Since the colony of Virginia also claimed this region, Virginian lieutenant governor Robert Dinwiddie sent Major George Washington with a small expedition to order the removal of the French forts in late 1753. Washington arrived at Fort Le Boeuf, about 15 miles inland from present-day Erie, Pennsylvania, and delivered his message. The commander of the fort, Jacques Legardeur de Saint-Pierre, received Washington and his men courteously, but denied the validity of English claims to the contested region. Washington then returned hastily to Virginia, arriving in early 1754, and delivered the French reply to Governor Dinwiddie. Dinwiddie and the legislature agreed that French rejection of British demands constituted a hostile act, and that the French must be driven from their frontier forts on British-claimed land. Dinwiddie sent Captain William Trent of the Virginia militia to construct a fort at the strategically important forks of the Ohio River and also to convince the local Indians to ally against the French. Dinwiddie also promoted Washington to the rank of Lieutenant Colonel and ordered an expedition to compel the French to surrender their forts.

• _Data lines_:

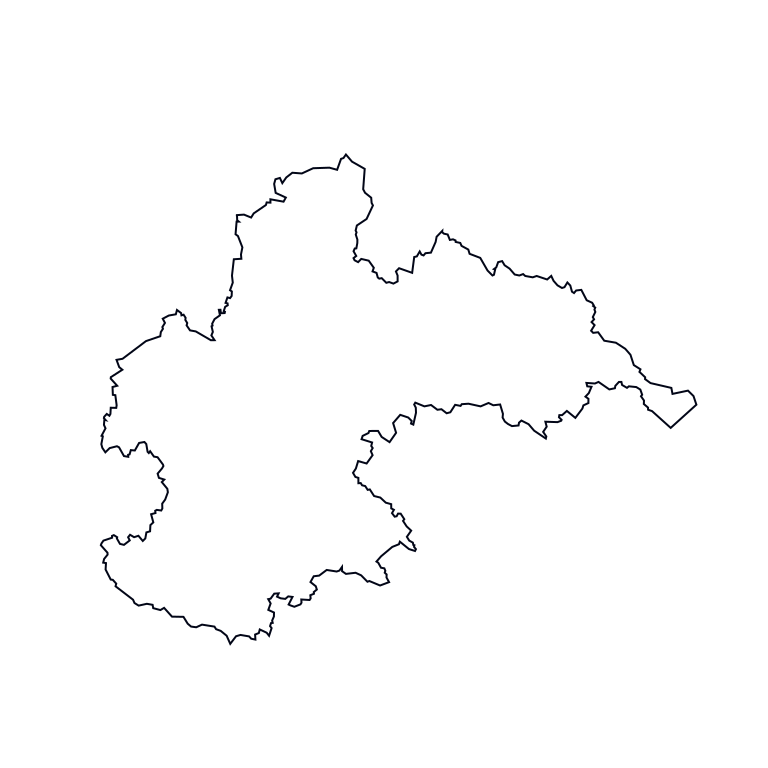 Kells Lea-7, Meath, Ireland, rotated 171°
{"feature_id": "5873133B57214711560854", "entity_name": "Kells Lea-7", "entity_type": "district", "adm_level": 2, "iso_a3": "IRL", "parent_name": "Ireland", "parent_adm1": "Meath", "projection": "mercator", "projection_center": [-6.928, 53.748], "detail": "fine", "context": "isolated", "style": "outline", "palette": "ink", "viewbox_px": 768, "rotation_deg": 171, "n_neighbors": 0, "source": "geoboundaries", "source_scale": "gbopen_adm2", "svg_char_len": 6163}
<svg xmlns="http://www.w3.org/2000/svg" viewBox="0 0 768 768"><g transform="rotate(171 384 384)"><path d="M369.4,599.5L380.8,608.6L385.7,616.6L388.7,613.5L391.2,613.1L396.8,602.9L404.1,606.2L420.2,608.2L432.2,604.8L441.5,607.0L448.2,603.3L453.0,598.3L454.6,603.8L459.2,603.2L461.2,598.8L461.1,589.7L451.8,583.5L454.7,579.8L467.3,584.2L467.8,580.9L471.5,581.7L472.6,579.3L486.0,572.9L489.2,569.2L495.8,573.2L503.8,573.9L502.8,573.6L503.4,568.7L502.0,567.1L504.2,567.4L507.2,555.1L505.1,553.0L502.5,541.1L505.0,534.3L505.3,530.0L512.8,530.7L517.2,514.8L517.5,507.8L521.4,500.7L519.8,499.2L520.7,494.8L522.6,492.9L525.1,494.0L527.8,488.9L525.9,488.1L526.0,486.2L528.8,485.1L530.9,481.0L529.8,480.2L530.3,479.0L534.0,479.4L533.9,482.9L535.5,483.1L535.3,477.5L541.2,474.6L544.3,470.4L544.2,468.5L545.3,468.0L544.9,462.2L546.9,459.0L544.5,453.8L548.1,454.3L561.7,465.4L567.2,467.3L569.8,472.8L568.8,475.0L570.2,478.4L569.6,480.4L571.1,483.8L573.3,483.5L573.3,485.8L576.9,489.5L578.7,485.4L585.8,485.3L592.3,483.1L590.8,478.6L594.0,474.9L593.7,473.1L596.3,470.2L597.5,466.2L612.4,463.6L638.3,449.8L644.4,449.7L642.9,442.1L640.2,439.0L652.7,433.5L653.1,432.1L647.8,424.0L652.6,423.5L653.5,415.7L651.1,415.0L651.4,404.8L652.2,402.3L657.6,403.3L658.9,397.2L660.2,395.6L662.5,397.8L665.5,395.4L666.0,394.1L664.6,391.9L665.8,392.4L667.0,387.4L666.0,383.8L671.1,377.0L669.9,376.3L672.6,368.8L672.2,365.0L669.9,360.1L665.0,363.6L657.5,364.3L655.6,362.9L652.1,353.5L648.0,352.1L647.8,354.1L646.3,354.3L644.4,358.3L640.5,357.3L635.1,364.1L629.7,364.2L628.2,361.9L628.1,354.0L627.1,352.6L625.5,354.2L622.6,348.3L619.1,347.1L614.9,339.0L614.7,337.5L616.5,335.3L621.6,330.9L621.0,326.5L616.0,324.0L618.8,321.9L614.4,314.4L614.4,310.9L618.2,304.1L621.8,300.5L622.4,295.7L623.8,293.9L628.1,295.2L629.8,294.6L629.9,292.3L634.4,291.8L633.5,283.4L636.8,281.2L638.1,275.1L641.9,274.6L643.9,268.8L646.8,266.7L650.3,272.5L654.8,271.8L658.4,274.8L660.7,272.7L659.6,269.3L666.0,265.8L669.8,267.4L672.0,273.2L671.5,274.4L674.5,277.0L676.4,276.5L676.6,274.7L685.6,273.2L688.0,270.7L688.9,269.1L683.5,260.6L683.7,258.7L687.8,255.0L689.3,251.5L686.6,250.6L688.0,244.3L684.5,233.6L682.5,233.0L679.7,228.7L680.8,226.2L665.6,210.2L664.7,206.7L661.0,203.5L652.6,204.0L647.1,202.1L647.0,198.7L640.2,195.7L636.2,197.3L629.8,187.4L618.5,185.4L615.4,178.0L612.5,174.6L607.5,173.1L601.4,174.8L589.4,170.9L588.2,168.1L583.9,165.7L578.8,160.0L576.5,151.4L569.6,158.0L565.0,158.6L556.7,155.8L555.0,153.2L551.0,151.7L550.5,156.7L546.6,157.6L545.1,161.0L538.8,156.7L536.9,153.3L533.2,160.5L534.4,162.7L533.0,165.5L531.3,165.5L531.5,167.8L529.1,171.6L528.4,175.5L533.6,179.0L530.3,185.0L532.0,189.6L529.6,189.7L525.2,194.1L520.8,193.7L522.9,190.7L519.6,188.5L515.1,187.2L511.8,189.2L507.7,188.0L512.7,181.1L511.1,180.0L507.4,178.0L501.0,179.4L499.7,180.9L499.4,184.1L491.3,182.3L490.0,183.7L489.8,186.9L486.0,187.8L485.9,189.5L482.5,191.5L483.0,194.9L487.6,199.9L483.5,205.1L478.0,204.9L469.7,209.3L460.1,206.2L457.2,206.7L454.1,209.9L454.7,205.7L451.3,202.4L441.6,202.0L436.5,198.6L431.3,191.3L429.3,191.7L419.4,185.6L410.0,187.5L411.8,192.5L411.2,195.5L412.8,197.5L411.9,199.3L412.5,201.9L415.7,203.0L417.6,208.3L419.2,209.8L413.8,214.3L401.3,221.8L394.3,223.4L393.0,225.8L385.2,217.1L379.5,214.2L378.3,215.9L379.8,218.4L379.2,220.0L380.2,220.4L380.3,222.8L383.6,225.4L385.3,229.5L380.1,234.9L383.9,239.8L386.6,245.8L385.1,247.3L387.8,253.3L390.4,253.8L392.2,251.4L394.2,251.3L396.3,255.2L393.9,258.2L396.3,260.0L395.7,264.2L400.8,266.5L405.4,272.4L411.3,274.9L414.5,282.1L416.7,282.0L418.5,286.1L421.5,287.4L422.5,289.8L424.8,290.0L424.0,295.3L426.8,296.7L428.5,301.1L425.0,304.9L421.6,311.9L413.6,308.2L406.4,315.5L407.5,319.7L405.2,322.5L406.3,324.8L404.9,328.1L414.8,333.0L413.2,336.1L407.0,338.0L405.9,339.9L397.2,338.6L394.6,332.1L387.6,325.7L379.7,333.9L381.1,344.0L372.8,351.0L365.3,347.1L362.4,343.1L363.5,340.7L361.4,339.3L356.9,350.6L356.3,355.7L357.4,359.0L356.0,360.7L347.6,355.6L340.8,355.9L335.3,350.2L331.2,350.1L326.7,345.3L322.9,345.7L317.0,352.3L311.8,350.4L310.4,351.9L303.6,351.3L292.1,346.8L283.7,348.9L279.4,345.9L272.5,345.6L271.2,335.9L272.1,332.3L270.5,328.0L267.8,325.1L264.2,322.4L257.6,322.0L256.7,324.7L254.0,326.4L247.5,321.7L243.0,314.4L232.7,304.8L231.9,306.8L234.3,311.8L230.0,316.4L230.5,321.5L218.6,319.2L214.7,320.0L214.2,320.8L216.4,323.8L215.7,325.8L212.9,325.4L207.6,328.8L200.3,320.6L191.9,328.7L190.4,331.7L185.1,333.2L184.4,337.4L187.0,340.0L183.1,343.0L179.5,348.8L183.6,349.9L183.9,353.4L175.6,351.5L171.8,352.5L162.3,343.4L156.6,343.7L155.8,346.0L151.6,349.3L149.2,348.9L149.0,345.8L144.6,342.2L142.5,343.4L135.3,341.5L131.7,338.4L130.7,333.0L132.1,331.7L129.8,327.0L130.5,323.6L126.9,319.4L127.2,317.3L123.5,315.3L107.7,295.8L78.7,314.7L80.2,323.7L84.8,329.9L100.6,329.1L100.8,335.2L120.6,343.2L125.4,348.0L125.0,349.8L129.8,356.0L128.4,358.4L134.3,363.6L136.0,374.3L140.2,381.0L148.5,388.5L159.7,392.3L164.4,401.6L169.4,401.8L171.1,404.2L166.8,409.2L169.3,412.7L166.4,415.0L167.3,417.4L164.0,422.1L164.5,424.6L163.4,426.4L165.2,428.3L164.5,428.8L165.7,431.7L170.7,435.0L174.4,446.1L179.6,446.3L182.1,444.1L183.9,445.8L184.6,452.1L187.0,455.6L190.6,451.4L193.2,451.0L197.2,454.3L200.4,459.4L201.9,464.6L206.5,461.7L216.3,466.8L220.4,466.1L227.6,468.6L229.4,470.8L233.4,470.0L237.8,471.7L241.9,478.3L246.3,482.4L248.1,486.9L252.2,486.5L254.9,481.6L257.4,480.3L256.3,479.7L258.3,474.7L259.9,474.2L264.0,479.9L269.2,493.5L279.1,499.2L279.7,503.6L285.8,508.3L286.6,511.4L291.0,513.1L290.9,514.6L293.2,516.1L296.4,516.0L297.7,521.7L301.3,523.1L302.8,524.8L302.5,526.1L309.0,521.2L310.8,516.2L317.1,506.4L322.6,506.7L324.8,504.8L326.8,505.9L328.0,509.3L331.6,504.9L334.3,504.7L338.8,489.4L351.0,496.0L354.6,493.3L353.6,489.0L354.5,483.2L359.0,481.7L363.0,483.9L365.9,483.6L369.7,488.9L372.2,488.8L373.5,490.2L374.0,494.9L377.7,497.0L375.9,500.4L379.8,508.2L386.9,511.1L390.5,508.4L393.7,510.8L394.4,513.1L391.4,514.8L393.3,519.9L391.7,522.4L390.1,522.3L388.3,527.4L387.7,530.8L388.5,536.0L387.4,538.1L388.0,540.0L386.0,544.8L375.4,549.7L367.0,562.1L367.9,564.8L367.5,570.0L372.8,575.8L374.1,579.6L369.4,599.5Z" fill="none" stroke="#020617" stroke-width="2"/></g></svg>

• _Task prompt_: List every person named in the passage. The material has no role in what is asked here.

• _Finished answer_: Robert Dinwiddie, George Washington, Jacques Legardeur de Saint-Pierre, William Trent